● Your assignment
Repeat the records from their first line through the line containing "بار فوتبال در صبح فوتبالی", inclusive, replacing "ポツンと一軒家" with "山奥の一軒家" and leaving everything else unchanged.

● The data
=-=-=-=-=

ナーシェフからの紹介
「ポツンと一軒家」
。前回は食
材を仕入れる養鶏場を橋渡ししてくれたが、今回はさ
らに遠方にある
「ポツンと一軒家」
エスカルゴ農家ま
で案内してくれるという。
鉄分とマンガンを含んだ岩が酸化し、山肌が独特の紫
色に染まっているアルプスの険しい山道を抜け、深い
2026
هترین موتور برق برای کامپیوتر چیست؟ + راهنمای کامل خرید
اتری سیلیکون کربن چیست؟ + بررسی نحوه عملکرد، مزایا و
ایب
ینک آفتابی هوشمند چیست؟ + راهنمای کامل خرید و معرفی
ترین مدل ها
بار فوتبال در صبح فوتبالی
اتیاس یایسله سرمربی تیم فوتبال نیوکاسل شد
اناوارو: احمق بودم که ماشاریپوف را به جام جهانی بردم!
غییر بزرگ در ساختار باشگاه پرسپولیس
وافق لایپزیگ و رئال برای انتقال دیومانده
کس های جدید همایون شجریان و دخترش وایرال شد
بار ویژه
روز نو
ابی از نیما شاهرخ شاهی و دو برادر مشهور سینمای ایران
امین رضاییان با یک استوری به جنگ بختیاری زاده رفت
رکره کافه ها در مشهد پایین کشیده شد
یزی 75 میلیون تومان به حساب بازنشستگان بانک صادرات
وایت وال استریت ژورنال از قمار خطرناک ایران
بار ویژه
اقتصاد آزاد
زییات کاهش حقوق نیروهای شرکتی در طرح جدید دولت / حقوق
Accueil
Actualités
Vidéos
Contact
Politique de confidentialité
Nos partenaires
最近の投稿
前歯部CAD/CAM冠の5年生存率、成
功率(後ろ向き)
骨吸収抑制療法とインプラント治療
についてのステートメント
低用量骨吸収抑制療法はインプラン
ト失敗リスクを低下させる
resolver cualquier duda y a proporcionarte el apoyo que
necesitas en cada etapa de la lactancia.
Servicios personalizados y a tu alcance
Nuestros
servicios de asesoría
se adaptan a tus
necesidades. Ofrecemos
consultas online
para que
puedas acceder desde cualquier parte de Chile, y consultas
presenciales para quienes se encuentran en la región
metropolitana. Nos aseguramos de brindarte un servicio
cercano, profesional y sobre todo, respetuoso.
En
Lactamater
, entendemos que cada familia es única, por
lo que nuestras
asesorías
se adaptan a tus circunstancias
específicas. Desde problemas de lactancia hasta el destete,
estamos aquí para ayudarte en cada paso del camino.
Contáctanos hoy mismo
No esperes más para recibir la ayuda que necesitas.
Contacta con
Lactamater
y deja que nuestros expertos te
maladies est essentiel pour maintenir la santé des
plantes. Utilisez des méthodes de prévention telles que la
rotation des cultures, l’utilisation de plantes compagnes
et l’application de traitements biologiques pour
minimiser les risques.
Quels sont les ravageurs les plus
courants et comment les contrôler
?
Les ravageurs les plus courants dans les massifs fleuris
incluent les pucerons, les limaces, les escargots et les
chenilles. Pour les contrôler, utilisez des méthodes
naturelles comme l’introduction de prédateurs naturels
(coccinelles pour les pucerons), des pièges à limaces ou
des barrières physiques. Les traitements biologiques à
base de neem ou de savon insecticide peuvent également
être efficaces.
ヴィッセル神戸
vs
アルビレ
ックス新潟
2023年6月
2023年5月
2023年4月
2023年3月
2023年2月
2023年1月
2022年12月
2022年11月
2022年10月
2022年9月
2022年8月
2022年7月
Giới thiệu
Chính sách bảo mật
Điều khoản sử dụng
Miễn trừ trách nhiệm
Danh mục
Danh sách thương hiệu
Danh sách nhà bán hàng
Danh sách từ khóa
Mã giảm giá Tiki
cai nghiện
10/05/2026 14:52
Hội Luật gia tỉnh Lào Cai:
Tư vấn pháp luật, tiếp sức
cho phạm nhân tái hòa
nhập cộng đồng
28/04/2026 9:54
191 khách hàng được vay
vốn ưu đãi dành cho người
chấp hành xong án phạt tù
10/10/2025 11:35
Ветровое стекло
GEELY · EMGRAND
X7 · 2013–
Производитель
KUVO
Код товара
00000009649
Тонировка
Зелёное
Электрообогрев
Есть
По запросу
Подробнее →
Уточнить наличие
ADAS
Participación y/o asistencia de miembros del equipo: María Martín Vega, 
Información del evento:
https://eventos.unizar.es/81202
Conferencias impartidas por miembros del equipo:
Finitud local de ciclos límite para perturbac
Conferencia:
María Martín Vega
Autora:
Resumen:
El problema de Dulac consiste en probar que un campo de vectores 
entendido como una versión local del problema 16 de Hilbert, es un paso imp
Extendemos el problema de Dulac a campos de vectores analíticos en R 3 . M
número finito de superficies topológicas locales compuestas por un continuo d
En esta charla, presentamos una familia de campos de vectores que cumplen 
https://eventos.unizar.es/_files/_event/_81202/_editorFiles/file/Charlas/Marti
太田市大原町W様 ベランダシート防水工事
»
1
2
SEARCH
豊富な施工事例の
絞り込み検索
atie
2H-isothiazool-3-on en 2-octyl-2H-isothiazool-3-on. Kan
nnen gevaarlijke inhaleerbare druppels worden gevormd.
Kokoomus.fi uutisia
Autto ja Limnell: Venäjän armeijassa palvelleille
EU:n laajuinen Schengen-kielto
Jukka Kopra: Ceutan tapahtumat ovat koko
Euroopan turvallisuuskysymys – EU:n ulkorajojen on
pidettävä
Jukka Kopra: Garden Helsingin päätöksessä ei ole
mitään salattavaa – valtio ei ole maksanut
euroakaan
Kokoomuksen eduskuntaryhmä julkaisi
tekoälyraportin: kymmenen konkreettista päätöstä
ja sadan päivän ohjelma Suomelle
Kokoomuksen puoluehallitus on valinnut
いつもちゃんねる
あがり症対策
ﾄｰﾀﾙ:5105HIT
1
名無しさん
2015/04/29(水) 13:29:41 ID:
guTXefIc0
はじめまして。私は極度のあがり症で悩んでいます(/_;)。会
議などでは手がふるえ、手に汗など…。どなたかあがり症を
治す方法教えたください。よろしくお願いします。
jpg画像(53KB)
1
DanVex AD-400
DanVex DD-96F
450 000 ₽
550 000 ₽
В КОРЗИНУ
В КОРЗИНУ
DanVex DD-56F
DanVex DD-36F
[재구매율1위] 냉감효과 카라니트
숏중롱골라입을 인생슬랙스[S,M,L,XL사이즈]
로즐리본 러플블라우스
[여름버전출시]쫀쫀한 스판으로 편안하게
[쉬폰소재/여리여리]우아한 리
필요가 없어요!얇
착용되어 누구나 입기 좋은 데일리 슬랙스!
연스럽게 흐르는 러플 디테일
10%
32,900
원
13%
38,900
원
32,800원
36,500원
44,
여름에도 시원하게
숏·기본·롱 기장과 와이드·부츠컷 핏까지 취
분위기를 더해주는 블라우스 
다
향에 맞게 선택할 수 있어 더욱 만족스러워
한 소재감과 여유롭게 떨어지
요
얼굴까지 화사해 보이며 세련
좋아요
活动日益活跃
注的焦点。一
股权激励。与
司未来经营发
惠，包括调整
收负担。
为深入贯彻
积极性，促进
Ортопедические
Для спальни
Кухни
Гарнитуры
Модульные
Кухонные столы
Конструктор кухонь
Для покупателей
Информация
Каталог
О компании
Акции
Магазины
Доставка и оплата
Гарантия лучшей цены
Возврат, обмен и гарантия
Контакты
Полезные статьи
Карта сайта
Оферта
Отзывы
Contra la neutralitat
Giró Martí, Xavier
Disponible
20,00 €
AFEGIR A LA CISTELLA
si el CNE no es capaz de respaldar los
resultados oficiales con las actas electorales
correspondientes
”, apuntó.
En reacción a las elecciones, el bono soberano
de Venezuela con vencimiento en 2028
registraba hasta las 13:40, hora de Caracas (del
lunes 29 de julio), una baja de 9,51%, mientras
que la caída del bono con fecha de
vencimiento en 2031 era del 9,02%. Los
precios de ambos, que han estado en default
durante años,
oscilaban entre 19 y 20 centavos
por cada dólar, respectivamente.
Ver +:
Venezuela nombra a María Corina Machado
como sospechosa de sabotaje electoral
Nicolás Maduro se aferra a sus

=-=-=-=-=

● Final answer
ナーシェフからの紹介
「山奥の一軒家」
。前回は食
材を仕入れる養鶏場を橋渡ししてくれたが、今回はさ
らに遠方にある
「山奥の一軒家」
エスカルゴ農家ま
で案内してくれるという。
鉄分とマンガンを含んだ岩が酸化し、山肌が独特の紫
色に染まっているアルプスの険しい山道を抜け、深い
2026
هترین موتور برق برای کامپیوتر چیست؟ + راهنمای کامل خرید
اتری سیلیکون کربن چیست؟ + بررسی نحوه عملکرد، مزایا و
ایب
ینک آفتابی هوشمند چیست؟ + راهنمای کامل خرید و معرفی
ترین مدل ها
بار فوتبال در صبح فوتبالی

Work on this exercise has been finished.